Thursday, September 20, 2012

Cinema 2012: “Resident Evil: Retribution” is a vicarious video game

A 40-something dude leaving the cineplex behind me was telling his friends the movie he had just watched, “Resident Evil: Retribution,” did not make sense. I silently sympathized with the man, who was obviously used to more conventional on-screen narratives. Indeed, this latest Milla Jovovich vehicle is more vicarious video game than traditional film.

The movie no doubt caters to fans of the franchise and to anyone smitten by Milla J.’s evocative beauty. Never has a skinny fashion model been so masterfully retooled into a kickass killing machine. As Project Alice, MJ is both animalistic, moving in agile silhouette like a hungry panther, and maternal as she clings to the daughter who represents the very idea of a daughter.
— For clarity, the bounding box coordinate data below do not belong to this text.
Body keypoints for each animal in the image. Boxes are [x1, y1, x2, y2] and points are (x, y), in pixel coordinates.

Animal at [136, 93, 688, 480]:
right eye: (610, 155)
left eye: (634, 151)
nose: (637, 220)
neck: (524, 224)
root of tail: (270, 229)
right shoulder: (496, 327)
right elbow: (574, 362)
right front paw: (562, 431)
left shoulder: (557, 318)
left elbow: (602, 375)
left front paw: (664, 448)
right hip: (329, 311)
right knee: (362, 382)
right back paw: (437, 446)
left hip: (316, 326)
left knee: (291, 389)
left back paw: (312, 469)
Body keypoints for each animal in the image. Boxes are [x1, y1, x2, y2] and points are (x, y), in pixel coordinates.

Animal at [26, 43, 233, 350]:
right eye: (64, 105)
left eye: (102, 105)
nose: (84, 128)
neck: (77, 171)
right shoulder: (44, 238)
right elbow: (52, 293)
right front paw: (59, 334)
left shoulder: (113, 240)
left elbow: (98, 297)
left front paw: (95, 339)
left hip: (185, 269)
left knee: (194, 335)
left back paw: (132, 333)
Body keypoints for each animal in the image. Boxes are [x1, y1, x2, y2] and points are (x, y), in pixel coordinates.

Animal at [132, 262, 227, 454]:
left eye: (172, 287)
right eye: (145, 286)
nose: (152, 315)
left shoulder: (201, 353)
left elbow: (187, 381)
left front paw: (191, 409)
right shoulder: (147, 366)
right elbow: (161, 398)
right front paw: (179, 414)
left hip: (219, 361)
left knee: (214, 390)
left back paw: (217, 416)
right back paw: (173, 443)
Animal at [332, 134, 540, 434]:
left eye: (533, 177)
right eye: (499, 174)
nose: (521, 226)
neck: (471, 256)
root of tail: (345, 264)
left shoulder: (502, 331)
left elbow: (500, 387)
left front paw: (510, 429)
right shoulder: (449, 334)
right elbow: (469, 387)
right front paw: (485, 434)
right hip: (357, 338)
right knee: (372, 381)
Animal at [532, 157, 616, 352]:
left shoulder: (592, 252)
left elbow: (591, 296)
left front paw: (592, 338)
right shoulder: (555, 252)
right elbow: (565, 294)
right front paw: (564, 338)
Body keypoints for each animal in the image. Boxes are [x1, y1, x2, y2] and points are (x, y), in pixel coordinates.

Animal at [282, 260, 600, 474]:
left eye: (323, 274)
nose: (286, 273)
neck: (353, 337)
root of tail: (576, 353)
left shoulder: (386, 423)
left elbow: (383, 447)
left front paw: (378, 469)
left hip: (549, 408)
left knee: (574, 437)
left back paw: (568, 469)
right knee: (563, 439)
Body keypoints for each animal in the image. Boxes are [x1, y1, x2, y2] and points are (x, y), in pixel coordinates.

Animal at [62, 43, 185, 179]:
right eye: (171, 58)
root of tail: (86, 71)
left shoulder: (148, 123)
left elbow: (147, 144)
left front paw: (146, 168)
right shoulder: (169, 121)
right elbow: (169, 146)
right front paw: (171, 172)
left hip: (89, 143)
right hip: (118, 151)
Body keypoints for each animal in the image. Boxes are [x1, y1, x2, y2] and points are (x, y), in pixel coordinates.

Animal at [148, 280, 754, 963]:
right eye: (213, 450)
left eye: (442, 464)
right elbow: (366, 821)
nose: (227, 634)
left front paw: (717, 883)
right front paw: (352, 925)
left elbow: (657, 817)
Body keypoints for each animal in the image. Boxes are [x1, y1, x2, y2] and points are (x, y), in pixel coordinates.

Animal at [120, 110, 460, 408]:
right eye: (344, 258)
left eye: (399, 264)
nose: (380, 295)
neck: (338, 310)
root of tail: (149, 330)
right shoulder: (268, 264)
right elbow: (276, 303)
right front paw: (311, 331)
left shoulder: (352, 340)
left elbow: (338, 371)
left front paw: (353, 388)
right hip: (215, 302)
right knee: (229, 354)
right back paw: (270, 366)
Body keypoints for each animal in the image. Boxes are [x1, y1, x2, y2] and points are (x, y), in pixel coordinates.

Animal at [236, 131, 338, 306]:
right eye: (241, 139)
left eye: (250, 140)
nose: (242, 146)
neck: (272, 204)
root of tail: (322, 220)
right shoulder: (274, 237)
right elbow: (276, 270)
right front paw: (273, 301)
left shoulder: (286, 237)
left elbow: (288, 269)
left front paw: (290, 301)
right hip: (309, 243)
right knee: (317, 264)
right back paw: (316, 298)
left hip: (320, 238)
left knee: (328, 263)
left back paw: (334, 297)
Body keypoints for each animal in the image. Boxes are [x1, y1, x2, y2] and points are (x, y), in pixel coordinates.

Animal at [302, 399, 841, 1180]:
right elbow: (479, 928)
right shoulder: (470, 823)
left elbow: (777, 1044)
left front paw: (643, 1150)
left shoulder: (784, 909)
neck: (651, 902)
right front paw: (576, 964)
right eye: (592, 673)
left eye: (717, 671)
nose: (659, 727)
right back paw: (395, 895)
There is no doubt that the camera loves Milla and so does filmmaker Paul W. S. Anderson, who gives us screen-filling close-ups and who splashes, literally, her lithe figure across the screen.

The storyline here basically has been reduced to characters fighting their way through enclosed replicas of major world cities -- like different levels in a video game. These simulated environments were built by the evil Umbrella Corp. to test its bio weapons breakthroughs. No major metropolises were harmed during the making of this movie. While the shoot ‘em up scenes are over the top, let’s face it, they are basically boring because this stuff has all been done before.

But there is no denying the visual wonder of much of the cinematography. A battered and naked Alice wakes in a luminous, futuristic holding cell, her white skin showing the bruises and abrasions of her most recent ordeal. It is a searing image of vulnerability that serves to humanize a heroine who is about to don black leather and dispense wholesale death in her fight to save herself and humanity. Her nemesis is the Red Queen, a malevolent supercomputer whose avatar resembles a petulant little girl.

There is also Becky, an extremely well behaved little girl, considering. Becky accompanies Alice during much of the bloody havoc, depending on her for deliverance. The mother-daughter dynamic emphasizes the underlying decency driving our vengeful Alice. It is of course a tried and true trope, think of Sigourney Weaver’s character Ripley in “Aliens.” Besides reminding us of the softer side of the weaker sex, this particular mother and daughter reunion mirrors the savagery of such bonds in the animal kingdom. Don’t mess with momma bear's little cub.

Alice and the young girl, played by hearing-impaired actress Aryana Engineer, communicate in American Sign Language and those gestures add sublime visual poignancy to their expressions of love and loyalty. Along the way the astute viewer might observe Milla making a brief homage to Bruce Lee, but the many other movie references come off as just so many cribbed cliches.

The relentless musical soundtrack by Tom Hajdu and Andy Milburn serves the action well and also pushes haunting motifs, including one riff that harks back to the shower scene in “Psycho.”

Sadly, the exposition lacks drama and fails to mesh with the action and effects that comprise the obvious point of the whole enterprise. That disconnect with the narrative prevents “Resident Evil: Retribution” from achieving the synthesis needed to make it work as a whole. In retrospect, I should have seen it in 3D.